Carros raros e conservados – Chevrolet

Sempre gostei de carros diferentes, em pouca quantidade nas ruas e cores fora do padrão preto e prata. Não devemos entender com isso que gosto de carros bizarros, o que é muito diferente.

Outro dia, fazendo minha caminhada após o horário de almoço, vi estacionado em uma garagem um lindo exemplar do primeiro modelo do Chevrolet Astra vendido no Brasil, importado da Bélgica. Lata lisa, calotas de plástico originais e ainda com bolsas de ar para motorista e passageiro, sendo que o volante do automóvel vendido aqui com este opcional permanecia com a marca da Opel, bizarro. Houve também a versão perua, ainda mais rara que o hatchback.

Foto: Best Cars Website

Comecei então a lembrar de automóveis Chevrolet que , apesar de bons produtos, ou foram vendidos em pequena quantidade, ou simplesmente é quase impossível comprar um hoje, usado, em bom estado de conservação, além do Astra já citado.

O primeiro modelo que veio na lembrança foi o Vectra “A”, que tinha a tarefa de substituir o Monza até então referência no segmento. O primeiro Vectra tinha as versões GLS e CD, as duas bem equipadas com o foco bem claro em agradar a classe média ficando um pouco abaixo do Omega, e uma versão esportiva, a GSI. O Vectra GSI chegou com um motor Opel de 2 litros e cabeçote de 16 válvulas e injeção eletrônica sequencial. Além de se diferenciar do restante da linha na motorização, o GSI possuia ainda alguns adereços aerodinâmicos, rodas e acabamento interno exclusivos, e teto solar. Infelizmente, é praticamente impossível encontrar um exemplar em bom estado de conservação.

Foto: Revista 4 Rodas

Em seguida, o Omega. O grande sedan iniciou a renovação da linha Chevrolet ao substituir o Opala após décadas de história. O Omega tinha linhas limpas, vidros rentes à carroceria, muitos itens de conforto e espaço interno.

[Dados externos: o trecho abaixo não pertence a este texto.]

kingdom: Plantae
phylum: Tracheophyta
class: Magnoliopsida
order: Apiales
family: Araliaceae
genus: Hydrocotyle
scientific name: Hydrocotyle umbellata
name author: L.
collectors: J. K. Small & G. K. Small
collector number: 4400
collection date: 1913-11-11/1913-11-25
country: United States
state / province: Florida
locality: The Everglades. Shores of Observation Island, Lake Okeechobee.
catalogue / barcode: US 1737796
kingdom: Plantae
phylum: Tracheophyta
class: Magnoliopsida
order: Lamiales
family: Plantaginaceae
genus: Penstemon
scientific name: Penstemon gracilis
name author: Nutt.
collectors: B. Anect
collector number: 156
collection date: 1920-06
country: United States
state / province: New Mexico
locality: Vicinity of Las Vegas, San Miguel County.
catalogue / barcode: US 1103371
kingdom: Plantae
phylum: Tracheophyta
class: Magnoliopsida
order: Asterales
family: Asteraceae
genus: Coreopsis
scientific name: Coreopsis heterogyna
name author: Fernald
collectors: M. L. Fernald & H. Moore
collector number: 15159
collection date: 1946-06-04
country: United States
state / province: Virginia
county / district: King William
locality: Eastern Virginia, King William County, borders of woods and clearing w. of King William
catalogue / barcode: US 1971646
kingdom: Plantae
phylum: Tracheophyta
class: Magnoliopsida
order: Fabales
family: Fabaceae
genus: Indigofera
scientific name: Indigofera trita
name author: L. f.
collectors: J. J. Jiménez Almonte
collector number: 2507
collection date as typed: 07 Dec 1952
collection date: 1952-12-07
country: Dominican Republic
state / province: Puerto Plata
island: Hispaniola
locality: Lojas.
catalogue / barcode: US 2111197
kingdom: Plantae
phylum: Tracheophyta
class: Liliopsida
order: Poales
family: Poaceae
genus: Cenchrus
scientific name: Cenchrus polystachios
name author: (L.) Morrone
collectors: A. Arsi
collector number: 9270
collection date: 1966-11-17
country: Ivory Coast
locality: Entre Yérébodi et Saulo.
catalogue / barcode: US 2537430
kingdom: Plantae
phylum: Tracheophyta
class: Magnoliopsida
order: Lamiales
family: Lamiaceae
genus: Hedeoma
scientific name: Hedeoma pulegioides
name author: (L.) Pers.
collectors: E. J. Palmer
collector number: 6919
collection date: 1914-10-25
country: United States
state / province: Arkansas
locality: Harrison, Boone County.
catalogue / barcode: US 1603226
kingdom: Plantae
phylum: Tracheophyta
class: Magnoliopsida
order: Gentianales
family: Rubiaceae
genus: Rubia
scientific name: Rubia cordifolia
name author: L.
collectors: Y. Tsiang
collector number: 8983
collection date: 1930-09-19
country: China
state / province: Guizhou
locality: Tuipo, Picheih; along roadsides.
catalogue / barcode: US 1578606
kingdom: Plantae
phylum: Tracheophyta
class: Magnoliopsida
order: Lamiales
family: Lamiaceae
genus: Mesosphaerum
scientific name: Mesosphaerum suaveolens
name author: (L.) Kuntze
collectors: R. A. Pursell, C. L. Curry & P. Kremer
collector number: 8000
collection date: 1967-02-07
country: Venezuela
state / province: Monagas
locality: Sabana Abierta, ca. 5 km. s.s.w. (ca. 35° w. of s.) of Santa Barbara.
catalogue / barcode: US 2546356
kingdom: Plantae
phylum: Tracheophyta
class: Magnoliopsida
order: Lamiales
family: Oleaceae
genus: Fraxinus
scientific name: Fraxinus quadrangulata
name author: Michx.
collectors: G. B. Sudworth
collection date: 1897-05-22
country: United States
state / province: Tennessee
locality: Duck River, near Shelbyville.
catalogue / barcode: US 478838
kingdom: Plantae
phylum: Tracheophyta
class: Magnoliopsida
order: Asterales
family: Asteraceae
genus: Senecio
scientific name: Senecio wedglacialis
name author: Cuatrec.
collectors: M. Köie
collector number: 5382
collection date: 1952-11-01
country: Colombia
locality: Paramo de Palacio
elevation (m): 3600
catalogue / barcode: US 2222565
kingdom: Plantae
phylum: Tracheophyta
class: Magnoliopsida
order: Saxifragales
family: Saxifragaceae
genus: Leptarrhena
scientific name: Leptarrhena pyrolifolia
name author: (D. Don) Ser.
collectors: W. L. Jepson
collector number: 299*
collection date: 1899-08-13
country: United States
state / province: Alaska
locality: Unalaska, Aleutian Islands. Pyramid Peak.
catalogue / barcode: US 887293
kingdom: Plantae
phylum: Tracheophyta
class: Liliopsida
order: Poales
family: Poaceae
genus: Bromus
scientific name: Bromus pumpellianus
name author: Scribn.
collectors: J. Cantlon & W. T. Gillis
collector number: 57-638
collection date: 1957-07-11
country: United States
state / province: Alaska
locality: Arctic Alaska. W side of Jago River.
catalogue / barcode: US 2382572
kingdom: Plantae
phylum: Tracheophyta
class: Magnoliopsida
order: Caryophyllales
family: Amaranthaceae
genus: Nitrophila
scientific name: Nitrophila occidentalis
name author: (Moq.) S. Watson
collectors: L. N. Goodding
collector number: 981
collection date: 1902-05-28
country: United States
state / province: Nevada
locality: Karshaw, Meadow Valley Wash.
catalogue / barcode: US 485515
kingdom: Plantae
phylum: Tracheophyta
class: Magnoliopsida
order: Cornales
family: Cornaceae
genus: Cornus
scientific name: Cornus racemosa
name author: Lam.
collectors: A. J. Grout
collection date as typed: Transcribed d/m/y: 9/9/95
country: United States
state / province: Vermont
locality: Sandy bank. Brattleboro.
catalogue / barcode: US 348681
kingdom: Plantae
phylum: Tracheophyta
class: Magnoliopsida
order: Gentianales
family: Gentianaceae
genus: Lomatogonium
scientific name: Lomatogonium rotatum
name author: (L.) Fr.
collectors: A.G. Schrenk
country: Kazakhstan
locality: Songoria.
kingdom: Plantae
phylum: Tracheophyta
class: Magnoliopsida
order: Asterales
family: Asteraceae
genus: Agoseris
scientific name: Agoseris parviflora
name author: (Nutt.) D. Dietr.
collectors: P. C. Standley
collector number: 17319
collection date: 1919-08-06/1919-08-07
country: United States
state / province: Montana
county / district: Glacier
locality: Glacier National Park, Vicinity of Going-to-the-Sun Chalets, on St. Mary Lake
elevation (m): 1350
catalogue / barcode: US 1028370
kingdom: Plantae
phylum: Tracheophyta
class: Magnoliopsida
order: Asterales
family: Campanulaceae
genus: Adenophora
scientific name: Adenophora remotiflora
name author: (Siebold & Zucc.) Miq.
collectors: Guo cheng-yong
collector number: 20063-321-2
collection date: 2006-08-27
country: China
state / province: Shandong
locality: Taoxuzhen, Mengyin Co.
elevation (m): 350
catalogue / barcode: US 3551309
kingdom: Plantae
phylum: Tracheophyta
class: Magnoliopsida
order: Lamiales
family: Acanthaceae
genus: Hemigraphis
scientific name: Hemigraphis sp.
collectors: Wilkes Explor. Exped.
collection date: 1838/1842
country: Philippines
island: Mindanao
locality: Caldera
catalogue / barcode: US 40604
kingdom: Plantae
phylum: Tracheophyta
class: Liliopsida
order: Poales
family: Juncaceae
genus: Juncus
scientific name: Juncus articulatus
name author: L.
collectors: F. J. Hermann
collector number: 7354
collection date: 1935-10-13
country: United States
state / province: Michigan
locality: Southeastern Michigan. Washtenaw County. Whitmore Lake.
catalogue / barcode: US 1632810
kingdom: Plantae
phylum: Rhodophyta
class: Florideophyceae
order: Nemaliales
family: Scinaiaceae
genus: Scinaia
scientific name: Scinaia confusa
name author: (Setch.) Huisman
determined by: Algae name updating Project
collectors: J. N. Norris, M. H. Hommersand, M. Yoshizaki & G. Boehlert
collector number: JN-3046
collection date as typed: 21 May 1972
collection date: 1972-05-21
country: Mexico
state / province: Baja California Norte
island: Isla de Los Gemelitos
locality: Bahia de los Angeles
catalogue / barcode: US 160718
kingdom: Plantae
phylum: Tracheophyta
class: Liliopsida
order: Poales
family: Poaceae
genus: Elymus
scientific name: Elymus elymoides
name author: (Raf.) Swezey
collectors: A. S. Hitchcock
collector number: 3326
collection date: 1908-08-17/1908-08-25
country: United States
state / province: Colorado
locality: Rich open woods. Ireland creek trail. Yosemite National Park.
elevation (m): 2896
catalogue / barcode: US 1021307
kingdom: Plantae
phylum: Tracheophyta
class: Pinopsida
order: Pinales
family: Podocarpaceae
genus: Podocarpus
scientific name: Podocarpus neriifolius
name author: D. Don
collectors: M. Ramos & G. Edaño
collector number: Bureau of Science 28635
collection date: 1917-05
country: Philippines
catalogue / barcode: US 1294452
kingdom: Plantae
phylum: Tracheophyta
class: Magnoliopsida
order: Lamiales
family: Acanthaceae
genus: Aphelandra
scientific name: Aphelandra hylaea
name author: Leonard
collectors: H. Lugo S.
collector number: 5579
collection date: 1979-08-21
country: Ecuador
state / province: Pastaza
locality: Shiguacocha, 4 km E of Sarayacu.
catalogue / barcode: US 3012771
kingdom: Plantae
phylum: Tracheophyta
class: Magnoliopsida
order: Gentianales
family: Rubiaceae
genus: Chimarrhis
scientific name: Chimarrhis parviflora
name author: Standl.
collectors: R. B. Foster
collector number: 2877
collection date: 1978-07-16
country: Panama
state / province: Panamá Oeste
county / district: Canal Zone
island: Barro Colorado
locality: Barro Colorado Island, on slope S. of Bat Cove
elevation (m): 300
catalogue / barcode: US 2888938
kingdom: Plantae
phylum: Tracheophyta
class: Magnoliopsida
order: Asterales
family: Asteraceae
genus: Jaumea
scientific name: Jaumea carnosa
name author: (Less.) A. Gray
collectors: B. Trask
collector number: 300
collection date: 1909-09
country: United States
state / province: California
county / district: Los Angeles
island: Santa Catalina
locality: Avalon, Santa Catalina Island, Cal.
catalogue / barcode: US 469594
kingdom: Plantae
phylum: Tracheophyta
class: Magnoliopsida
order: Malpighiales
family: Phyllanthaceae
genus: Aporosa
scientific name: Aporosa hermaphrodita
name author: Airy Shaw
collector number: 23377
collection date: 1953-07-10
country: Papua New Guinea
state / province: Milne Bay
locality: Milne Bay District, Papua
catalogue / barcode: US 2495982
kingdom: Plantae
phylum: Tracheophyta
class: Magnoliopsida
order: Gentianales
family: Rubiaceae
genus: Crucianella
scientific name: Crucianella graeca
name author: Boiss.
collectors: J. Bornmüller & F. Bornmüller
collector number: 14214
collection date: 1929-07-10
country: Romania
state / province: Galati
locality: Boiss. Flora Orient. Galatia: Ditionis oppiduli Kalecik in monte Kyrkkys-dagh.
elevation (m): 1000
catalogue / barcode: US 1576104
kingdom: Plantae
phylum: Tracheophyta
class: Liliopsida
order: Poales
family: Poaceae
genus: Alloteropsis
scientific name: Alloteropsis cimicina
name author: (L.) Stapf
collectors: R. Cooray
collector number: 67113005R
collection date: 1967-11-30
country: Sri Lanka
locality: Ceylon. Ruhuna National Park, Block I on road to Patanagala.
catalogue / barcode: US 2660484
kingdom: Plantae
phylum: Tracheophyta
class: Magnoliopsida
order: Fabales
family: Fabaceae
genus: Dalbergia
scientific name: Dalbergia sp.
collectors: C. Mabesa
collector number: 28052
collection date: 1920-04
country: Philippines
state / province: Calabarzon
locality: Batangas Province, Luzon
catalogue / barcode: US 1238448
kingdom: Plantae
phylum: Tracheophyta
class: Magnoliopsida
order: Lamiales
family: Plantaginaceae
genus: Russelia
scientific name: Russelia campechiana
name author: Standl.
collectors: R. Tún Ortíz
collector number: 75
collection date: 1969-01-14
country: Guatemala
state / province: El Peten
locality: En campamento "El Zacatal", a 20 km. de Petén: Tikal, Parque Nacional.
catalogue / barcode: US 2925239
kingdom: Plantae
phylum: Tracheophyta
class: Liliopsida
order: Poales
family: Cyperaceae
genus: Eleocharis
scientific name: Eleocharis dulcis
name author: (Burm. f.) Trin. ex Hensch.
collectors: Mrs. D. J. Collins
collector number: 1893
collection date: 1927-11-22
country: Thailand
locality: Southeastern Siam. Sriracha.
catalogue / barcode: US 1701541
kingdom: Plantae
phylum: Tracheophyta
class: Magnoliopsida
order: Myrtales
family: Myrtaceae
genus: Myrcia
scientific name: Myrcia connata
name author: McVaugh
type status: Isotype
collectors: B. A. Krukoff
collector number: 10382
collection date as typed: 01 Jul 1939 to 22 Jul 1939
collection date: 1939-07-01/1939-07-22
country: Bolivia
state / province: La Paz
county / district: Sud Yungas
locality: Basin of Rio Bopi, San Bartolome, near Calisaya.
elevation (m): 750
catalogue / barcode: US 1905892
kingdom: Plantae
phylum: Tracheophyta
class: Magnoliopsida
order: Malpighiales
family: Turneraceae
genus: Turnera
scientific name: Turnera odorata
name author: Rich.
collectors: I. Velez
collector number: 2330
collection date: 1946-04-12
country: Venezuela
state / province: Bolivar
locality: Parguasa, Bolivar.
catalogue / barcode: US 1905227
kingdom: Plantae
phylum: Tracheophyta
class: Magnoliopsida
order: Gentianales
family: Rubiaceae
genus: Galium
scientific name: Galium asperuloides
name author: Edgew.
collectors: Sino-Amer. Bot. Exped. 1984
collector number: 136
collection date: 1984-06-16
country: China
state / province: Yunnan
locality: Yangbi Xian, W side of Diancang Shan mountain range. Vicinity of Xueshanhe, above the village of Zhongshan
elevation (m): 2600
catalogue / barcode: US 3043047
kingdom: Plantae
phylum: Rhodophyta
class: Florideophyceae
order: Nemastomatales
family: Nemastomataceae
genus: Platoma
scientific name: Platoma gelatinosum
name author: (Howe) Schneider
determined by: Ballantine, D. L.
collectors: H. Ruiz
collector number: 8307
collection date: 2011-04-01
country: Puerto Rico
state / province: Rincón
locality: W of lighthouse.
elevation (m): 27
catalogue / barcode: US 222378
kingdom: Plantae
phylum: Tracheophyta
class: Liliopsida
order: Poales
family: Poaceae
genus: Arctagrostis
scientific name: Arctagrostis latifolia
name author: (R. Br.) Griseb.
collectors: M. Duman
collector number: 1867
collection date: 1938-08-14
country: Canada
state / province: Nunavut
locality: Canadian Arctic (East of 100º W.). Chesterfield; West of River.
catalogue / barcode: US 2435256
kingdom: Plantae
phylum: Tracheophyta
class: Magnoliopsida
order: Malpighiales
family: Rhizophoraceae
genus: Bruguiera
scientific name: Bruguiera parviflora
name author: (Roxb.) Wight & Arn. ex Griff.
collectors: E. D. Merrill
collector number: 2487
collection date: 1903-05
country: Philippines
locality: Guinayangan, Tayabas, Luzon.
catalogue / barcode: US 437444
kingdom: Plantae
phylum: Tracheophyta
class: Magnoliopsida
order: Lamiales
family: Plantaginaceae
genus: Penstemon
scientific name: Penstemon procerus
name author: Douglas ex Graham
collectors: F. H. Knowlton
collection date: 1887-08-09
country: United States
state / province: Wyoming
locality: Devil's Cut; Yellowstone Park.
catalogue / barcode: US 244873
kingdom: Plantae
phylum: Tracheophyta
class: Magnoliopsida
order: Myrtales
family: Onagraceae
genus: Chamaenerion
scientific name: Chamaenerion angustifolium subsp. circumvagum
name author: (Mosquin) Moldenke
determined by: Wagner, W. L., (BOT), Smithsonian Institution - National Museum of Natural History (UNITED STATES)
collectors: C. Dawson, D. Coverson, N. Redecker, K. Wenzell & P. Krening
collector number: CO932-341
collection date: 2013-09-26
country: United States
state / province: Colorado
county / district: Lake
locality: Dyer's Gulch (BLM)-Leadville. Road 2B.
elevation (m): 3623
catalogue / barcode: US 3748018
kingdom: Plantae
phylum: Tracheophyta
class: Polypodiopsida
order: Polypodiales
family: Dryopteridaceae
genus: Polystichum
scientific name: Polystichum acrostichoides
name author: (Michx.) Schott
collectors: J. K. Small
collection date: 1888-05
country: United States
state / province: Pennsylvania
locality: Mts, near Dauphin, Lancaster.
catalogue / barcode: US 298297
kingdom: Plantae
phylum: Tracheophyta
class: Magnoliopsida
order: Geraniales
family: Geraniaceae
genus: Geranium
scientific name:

Com os motores seis cilindros, seja o alemão de 3,0 litros ou o americano de 4,1 litros, virou referência em prazer em dirigir. É muito difícil encontrar Omega com acabamento interno conservado ou sem ter sido estuprado em suas características originais. Rebaixamento de suspensão, alterações no escapamento e combustível estão entre as modificações mais frequentes, sempre causando prejuízos ao automóvel.

Foto: Revista 4 Rodas

Assim como o Omega, o Opala. É complicado encontrar um Opala em mediano estado de conservação. Geralmente ele é encontrado em excelente estado a preço de ouro, ou completamente descaracterizado, sendo que em muitos casos uma restauração deixa de ser viável. O mais belo pra mim é o coupé diplomata de 1986, porém, esse é o modelo que mais raramente vejo nas ruas.

Foto: Opaleiros do Paraná

Monza. O carro mundial da General Motors em seu desenho original antes da reformulação de 1991 praticamente não existe em boas condições. Os inesquecíveis Classic e a versão hatchback S/R são como encontrar água no deserto. Há algum tempo vi um S/R bem ruim sendo vendido, no anúncio em papel colado no vidro, a palavra “raridade” – seria, se estivesse conservado.